*REQUIRED ACTION*
Each entry listed below should be reproduced word for word.

*EXERCISE DATA*
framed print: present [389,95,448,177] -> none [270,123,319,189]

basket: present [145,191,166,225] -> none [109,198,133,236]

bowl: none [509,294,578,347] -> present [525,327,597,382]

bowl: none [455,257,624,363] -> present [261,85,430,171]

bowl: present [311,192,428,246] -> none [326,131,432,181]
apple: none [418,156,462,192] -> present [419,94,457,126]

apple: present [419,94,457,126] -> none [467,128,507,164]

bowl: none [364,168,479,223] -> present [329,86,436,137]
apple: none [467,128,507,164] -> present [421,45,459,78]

*SOLUTION*
framed print: present [389,95,448,177] -> none [270,123,319,189]

basket: present [145,191,166,225] -> none [109,198,133,236]

bowl: none [509,294,578,347] -> present [525,327,597,382]

bowl: none [455,257,624,363] -> present [261,85,430,171]

bowl: present [311,192,428,246] -> none [326,131,432,181]
apple: none [418,156,462,192] -> present [419,94,457,126]

apple: present [419,94,457,126] -> none [467,128,507,164]

bowl: none [364,168,479,223] -> present [329,86,436,137]
apple: none [467,128,507,164] -> present [421,45,459,78]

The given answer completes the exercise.